Your answer should be the lines below from the one with "8: (225, 62)" to the one with "128: (173, 228)", both included, given again exactly and with nothing added.

***

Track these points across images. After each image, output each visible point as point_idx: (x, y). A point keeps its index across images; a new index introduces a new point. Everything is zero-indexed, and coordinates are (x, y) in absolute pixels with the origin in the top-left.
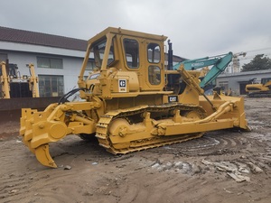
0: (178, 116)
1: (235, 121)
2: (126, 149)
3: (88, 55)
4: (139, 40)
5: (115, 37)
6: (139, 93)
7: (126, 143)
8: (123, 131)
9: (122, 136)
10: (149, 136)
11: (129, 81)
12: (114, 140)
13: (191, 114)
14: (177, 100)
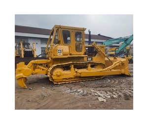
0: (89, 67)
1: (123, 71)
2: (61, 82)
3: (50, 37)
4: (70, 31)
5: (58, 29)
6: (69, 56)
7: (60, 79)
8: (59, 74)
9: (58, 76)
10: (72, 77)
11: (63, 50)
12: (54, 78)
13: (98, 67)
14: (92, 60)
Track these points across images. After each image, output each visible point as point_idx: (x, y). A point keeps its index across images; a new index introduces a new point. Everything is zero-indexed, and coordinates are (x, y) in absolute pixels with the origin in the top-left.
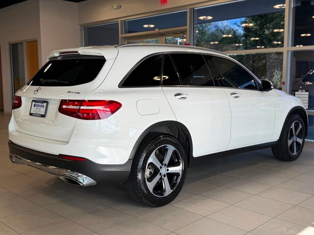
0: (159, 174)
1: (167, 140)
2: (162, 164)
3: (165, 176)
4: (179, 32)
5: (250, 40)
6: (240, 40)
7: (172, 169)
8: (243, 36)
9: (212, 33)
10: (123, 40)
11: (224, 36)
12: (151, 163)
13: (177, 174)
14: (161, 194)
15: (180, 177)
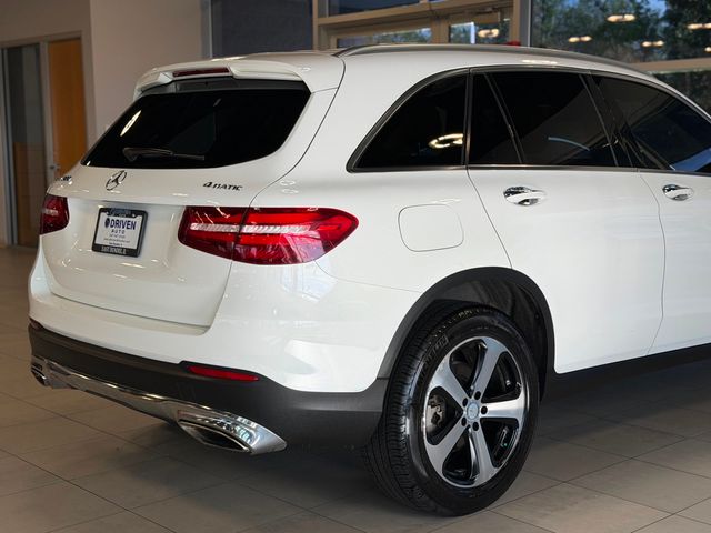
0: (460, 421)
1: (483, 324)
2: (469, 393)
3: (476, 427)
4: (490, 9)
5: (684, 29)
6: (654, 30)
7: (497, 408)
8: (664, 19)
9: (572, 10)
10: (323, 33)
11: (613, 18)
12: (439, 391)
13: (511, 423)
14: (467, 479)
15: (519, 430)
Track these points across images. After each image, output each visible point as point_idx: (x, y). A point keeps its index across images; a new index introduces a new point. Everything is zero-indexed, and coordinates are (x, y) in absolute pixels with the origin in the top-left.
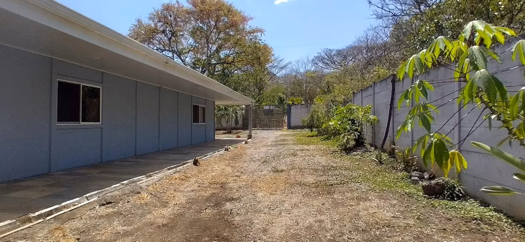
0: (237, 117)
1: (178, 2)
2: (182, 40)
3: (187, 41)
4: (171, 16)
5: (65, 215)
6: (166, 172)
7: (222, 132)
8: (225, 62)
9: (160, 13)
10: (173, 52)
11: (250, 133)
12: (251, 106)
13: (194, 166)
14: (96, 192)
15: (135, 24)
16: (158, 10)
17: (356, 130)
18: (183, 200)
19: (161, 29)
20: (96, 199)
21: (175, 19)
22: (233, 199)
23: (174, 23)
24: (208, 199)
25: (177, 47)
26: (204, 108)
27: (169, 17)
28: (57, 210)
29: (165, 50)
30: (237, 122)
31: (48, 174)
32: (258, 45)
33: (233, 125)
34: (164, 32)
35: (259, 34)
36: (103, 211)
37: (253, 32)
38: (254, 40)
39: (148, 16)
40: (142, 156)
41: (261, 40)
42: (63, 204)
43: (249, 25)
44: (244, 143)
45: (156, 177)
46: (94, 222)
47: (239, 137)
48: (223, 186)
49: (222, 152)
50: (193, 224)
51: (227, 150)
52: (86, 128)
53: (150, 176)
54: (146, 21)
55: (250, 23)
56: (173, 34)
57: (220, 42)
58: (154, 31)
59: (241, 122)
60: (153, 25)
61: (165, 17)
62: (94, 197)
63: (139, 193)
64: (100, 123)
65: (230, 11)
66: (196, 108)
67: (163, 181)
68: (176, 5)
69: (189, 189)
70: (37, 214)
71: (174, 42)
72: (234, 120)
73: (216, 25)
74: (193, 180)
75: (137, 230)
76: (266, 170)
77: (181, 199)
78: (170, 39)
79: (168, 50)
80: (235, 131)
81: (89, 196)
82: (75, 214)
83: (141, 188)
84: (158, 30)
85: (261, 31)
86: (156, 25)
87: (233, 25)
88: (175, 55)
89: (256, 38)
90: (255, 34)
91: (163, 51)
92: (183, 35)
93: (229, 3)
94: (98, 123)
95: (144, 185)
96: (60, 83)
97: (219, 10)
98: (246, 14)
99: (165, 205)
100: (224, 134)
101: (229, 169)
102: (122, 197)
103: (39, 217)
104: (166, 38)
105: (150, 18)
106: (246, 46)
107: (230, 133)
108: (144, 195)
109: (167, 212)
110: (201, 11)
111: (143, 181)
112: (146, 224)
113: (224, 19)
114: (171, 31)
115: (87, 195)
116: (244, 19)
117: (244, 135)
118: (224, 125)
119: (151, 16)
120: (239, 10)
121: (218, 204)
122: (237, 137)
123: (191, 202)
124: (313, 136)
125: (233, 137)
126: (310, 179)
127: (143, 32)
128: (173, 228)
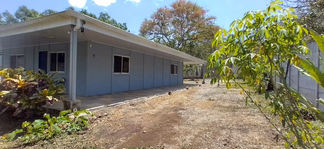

***

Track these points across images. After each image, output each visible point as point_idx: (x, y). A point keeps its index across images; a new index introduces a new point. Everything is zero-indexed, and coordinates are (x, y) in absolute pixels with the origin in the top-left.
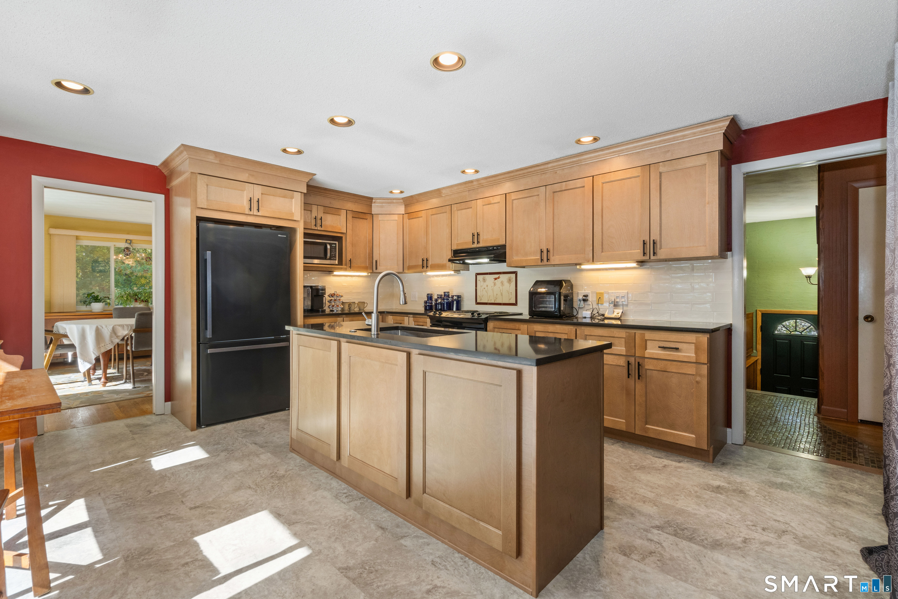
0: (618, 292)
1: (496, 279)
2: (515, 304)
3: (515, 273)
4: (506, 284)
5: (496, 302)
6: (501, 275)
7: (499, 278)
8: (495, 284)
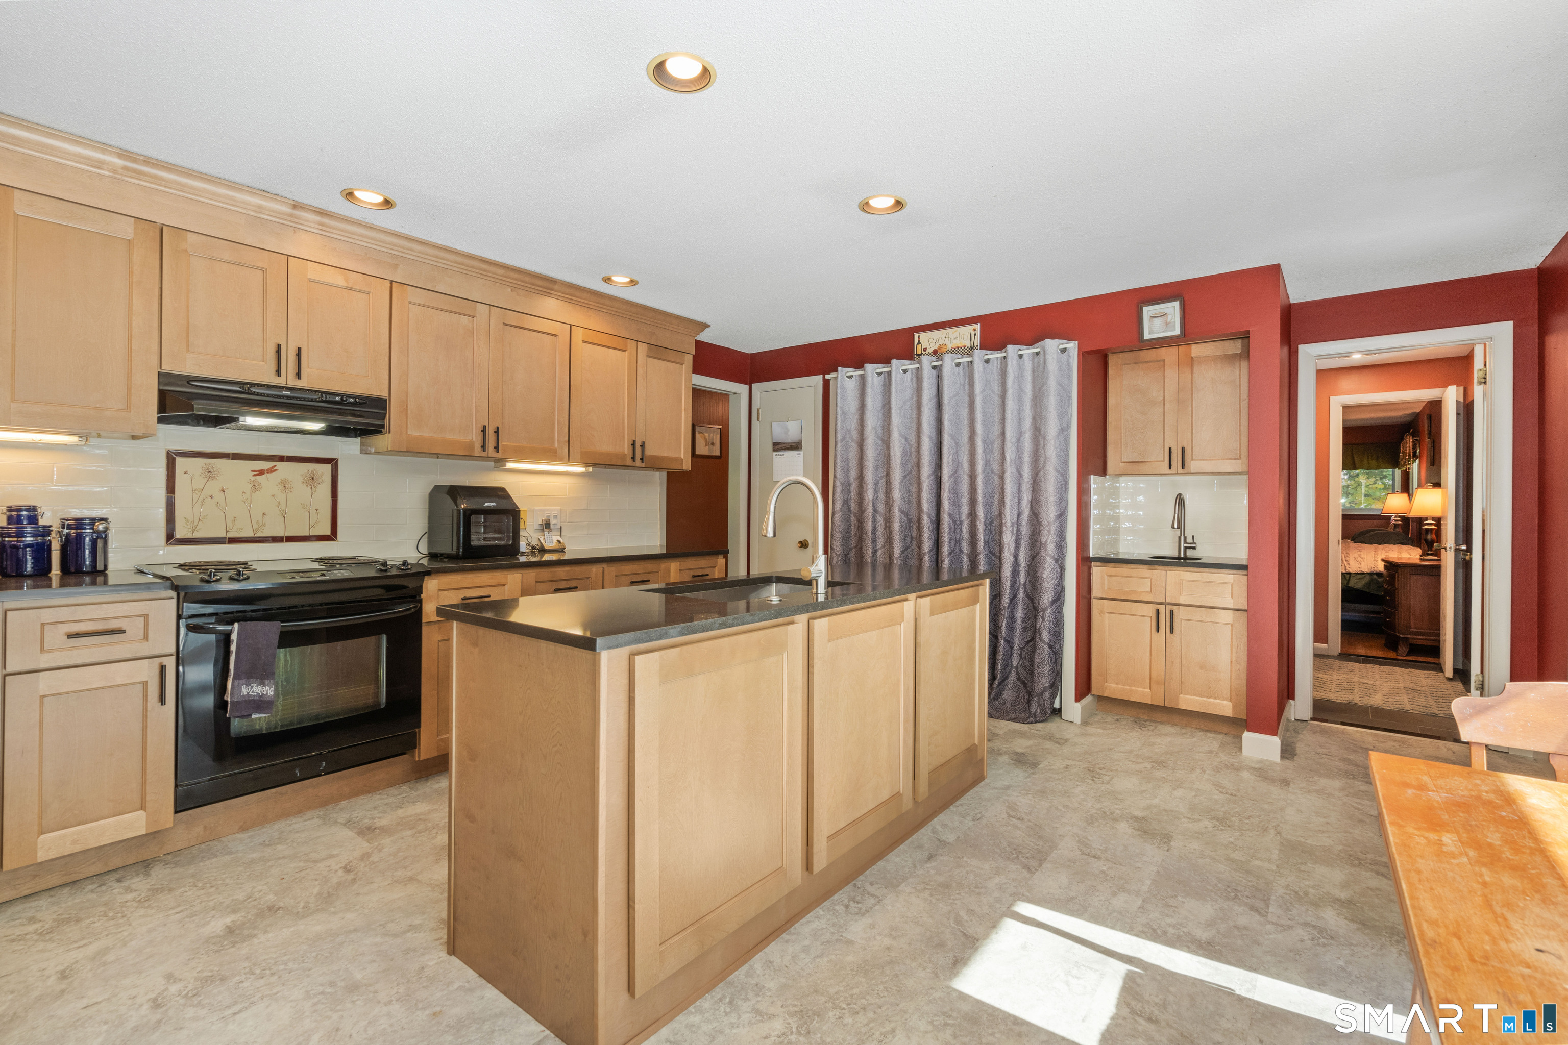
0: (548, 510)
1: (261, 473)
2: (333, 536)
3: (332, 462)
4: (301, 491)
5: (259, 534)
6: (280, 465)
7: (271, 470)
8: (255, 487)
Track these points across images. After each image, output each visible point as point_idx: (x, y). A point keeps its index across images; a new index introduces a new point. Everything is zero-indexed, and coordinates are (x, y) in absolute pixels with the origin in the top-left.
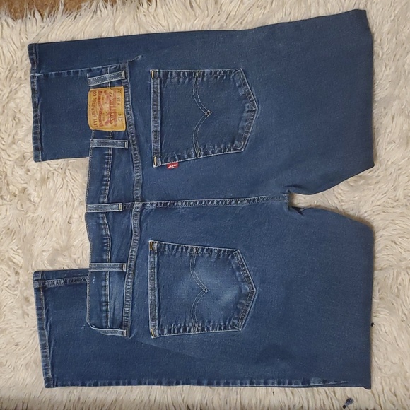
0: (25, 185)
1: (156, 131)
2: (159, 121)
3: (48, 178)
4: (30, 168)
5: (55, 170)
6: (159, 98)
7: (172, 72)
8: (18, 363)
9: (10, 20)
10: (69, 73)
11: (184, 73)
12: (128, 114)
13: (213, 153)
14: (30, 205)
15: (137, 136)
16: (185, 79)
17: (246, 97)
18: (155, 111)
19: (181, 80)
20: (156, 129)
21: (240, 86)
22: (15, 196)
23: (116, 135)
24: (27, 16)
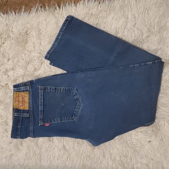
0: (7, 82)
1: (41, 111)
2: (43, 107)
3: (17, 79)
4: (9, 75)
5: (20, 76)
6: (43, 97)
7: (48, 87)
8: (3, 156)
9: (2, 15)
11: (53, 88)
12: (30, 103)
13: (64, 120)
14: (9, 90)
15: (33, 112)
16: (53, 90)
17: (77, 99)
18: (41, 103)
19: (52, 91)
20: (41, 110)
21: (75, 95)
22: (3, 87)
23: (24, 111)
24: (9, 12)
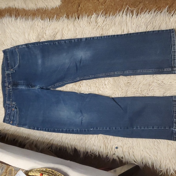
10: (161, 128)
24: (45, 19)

***

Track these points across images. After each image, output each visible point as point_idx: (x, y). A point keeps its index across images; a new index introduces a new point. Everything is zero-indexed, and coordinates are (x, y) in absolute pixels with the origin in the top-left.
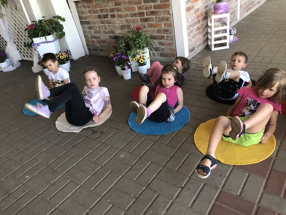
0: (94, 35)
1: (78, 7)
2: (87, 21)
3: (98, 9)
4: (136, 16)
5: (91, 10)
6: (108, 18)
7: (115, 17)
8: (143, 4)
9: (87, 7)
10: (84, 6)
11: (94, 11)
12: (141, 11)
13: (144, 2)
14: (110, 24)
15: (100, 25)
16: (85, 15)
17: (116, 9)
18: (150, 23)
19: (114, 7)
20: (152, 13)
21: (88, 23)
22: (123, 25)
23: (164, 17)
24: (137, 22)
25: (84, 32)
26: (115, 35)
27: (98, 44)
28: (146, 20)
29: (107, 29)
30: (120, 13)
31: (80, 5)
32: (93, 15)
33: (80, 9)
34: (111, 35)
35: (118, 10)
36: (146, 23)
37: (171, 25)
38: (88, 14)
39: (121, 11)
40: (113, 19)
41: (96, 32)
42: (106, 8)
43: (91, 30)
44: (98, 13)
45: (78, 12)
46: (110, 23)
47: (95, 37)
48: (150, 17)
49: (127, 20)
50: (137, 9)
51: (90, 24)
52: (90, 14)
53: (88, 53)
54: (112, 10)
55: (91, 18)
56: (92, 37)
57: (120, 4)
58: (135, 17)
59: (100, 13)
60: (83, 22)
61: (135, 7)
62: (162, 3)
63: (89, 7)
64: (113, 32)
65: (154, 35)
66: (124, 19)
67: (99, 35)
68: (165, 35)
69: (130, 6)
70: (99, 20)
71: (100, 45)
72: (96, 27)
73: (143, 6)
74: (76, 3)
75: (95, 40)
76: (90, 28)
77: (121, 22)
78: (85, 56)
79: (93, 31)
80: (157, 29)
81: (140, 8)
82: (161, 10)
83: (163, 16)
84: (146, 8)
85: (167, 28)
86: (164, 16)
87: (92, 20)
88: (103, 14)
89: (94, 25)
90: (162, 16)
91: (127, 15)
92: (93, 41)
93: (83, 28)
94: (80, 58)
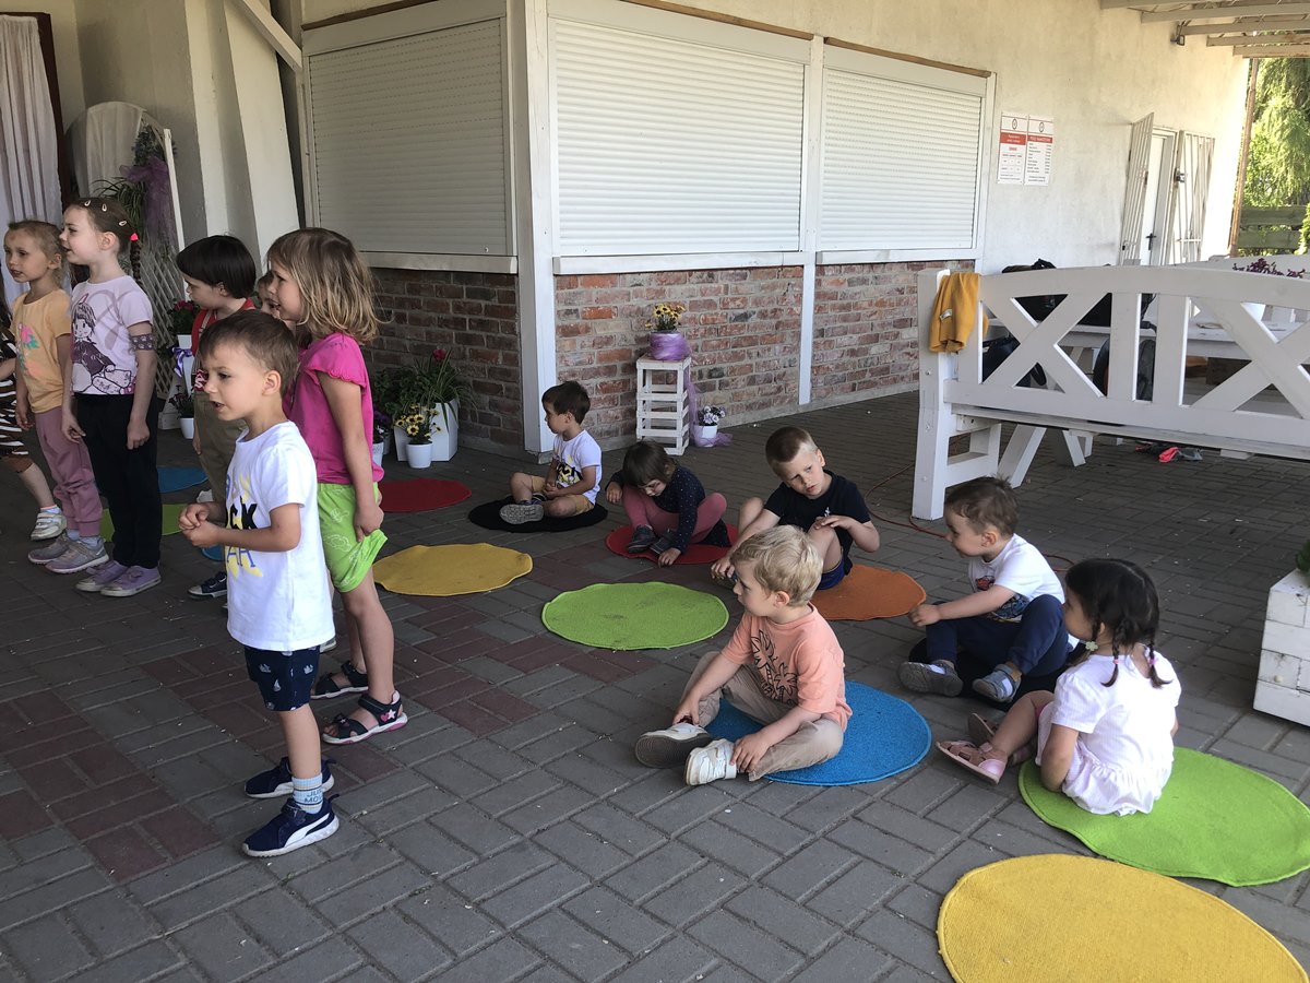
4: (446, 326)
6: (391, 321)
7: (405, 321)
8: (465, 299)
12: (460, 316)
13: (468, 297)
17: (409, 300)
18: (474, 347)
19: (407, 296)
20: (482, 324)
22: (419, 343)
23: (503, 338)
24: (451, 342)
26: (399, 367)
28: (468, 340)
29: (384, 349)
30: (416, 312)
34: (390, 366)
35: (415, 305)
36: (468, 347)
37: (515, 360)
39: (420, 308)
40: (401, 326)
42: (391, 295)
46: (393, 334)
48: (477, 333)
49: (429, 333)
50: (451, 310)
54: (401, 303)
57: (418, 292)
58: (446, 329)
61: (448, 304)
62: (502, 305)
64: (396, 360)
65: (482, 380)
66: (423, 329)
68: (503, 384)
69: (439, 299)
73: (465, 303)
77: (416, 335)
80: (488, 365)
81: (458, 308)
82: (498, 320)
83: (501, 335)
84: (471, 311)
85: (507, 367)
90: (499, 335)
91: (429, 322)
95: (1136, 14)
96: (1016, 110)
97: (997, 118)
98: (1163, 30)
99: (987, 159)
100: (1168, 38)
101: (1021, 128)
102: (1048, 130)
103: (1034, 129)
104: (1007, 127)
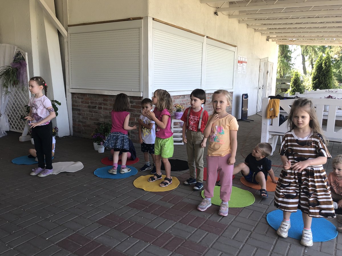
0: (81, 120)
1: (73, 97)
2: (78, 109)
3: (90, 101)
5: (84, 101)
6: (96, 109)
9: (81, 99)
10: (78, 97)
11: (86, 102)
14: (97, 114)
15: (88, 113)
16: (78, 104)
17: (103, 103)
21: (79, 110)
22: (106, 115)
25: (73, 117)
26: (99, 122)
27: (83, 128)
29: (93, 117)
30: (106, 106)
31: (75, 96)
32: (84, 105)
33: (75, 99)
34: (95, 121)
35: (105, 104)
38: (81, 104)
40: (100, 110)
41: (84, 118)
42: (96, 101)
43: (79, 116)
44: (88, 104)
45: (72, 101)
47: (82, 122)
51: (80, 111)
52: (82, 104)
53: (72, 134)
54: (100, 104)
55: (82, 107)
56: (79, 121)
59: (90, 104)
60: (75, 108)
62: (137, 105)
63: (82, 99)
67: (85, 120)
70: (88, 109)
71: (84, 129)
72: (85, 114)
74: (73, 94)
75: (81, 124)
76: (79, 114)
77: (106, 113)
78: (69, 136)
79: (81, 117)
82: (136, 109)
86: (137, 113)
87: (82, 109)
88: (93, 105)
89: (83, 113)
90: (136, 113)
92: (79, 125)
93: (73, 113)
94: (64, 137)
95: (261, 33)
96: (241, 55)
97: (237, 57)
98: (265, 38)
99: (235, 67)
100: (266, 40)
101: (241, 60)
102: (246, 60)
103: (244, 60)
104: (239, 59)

***

§ **Reply**
8: (225, 62)
9: (160, 13)
10: (173, 52)
11: (250, 133)
12: (251, 106)
13: (194, 166)
14: (96, 192)
15: (135, 24)
16: (158, 10)
17: (356, 130)
18: (183, 200)
19: (161, 29)
20: (96, 199)
21: (175, 19)
22: (233, 199)
23: (174, 23)
24: (208, 199)
25: (177, 47)
26: (204, 108)
27: (169, 17)
28: (57, 210)
29: (165, 50)
30: (237, 122)
31: (48, 174)
32: (258, 45)
33: (233, 125)
34: (164, 32)
35: (259, 34)
36: (103, 211)
37: (253, 32)
38: (254, 40)
39: (148, 16)
40: (142, 156)
41: (261, 40)
42: (63, 204)
43: (249, 25)
44: (244, 143)
45: (156, 177)
46: (94, 222)
47: (239, 137)
48: (223, 186)
49: (222, 152)
50: (193, 224)
51: (227, 150)
52: (86, 128)
53: (150, 176)
54: (146, 21)
55: (250, 23)
56: (173, 34)
57: (220, 42)
58: (154, 31)
59: (241, 122)
60: (153, 25)
61: (165, 17)
62: (94, 197)
63: (139, 193)
64: (100, 123)
65: (230, 11)
66: (196, 108)
67: (163, 181)
68: (176, 5)
69: (189, 189)
70: (37, 214)
71: (174, 42)
72: (234, 120)
73: (216, 25)
74: (193, 180)
75: (137, 230)
76: (266, 170)
77: (181, 199)
78: (170, 39)
79: (168, 50)
80: (235, 131)
81: (89, 196)
82: (75, 214)
83: (141, 188)
84: (158, 30)
85: (261, 31)
86: (156, 25)
87: (233, 25)
88: (175, 55)
89: (256, 38)
90: (255, 34)
91: (163, 51)
92: (183, 35)
93: (229, 3)
94: (98, 123)
95: (144, 185)
96: (60, 83)
97: (219, 10)
98: (246, 14)
99: (165, 205)
100: (224, 134)
101: (229, 169)
102: (122, 197)
103: (39, 217)
104: (166, 38)
105: (150, 18)
106: (246, 46)
107: (230, 133)
108: (144, 195)
109: (167, 212)
110: (201, 11)
111: (143, 181)
112: (146, 224)
113: (224, 19)
114: (171, 31)
115: (87, 195)
116: (244, 19)
117: (244, 135)
118: (224, 125)
119: (151, 16)
120: (239, 10)
121: (218, 204)
122: (237, 137)
123: (191, 202)
124: (313, 136)
125: (233, 137)
126: (310, 179)
127: (143, 32)
128: (173, 228)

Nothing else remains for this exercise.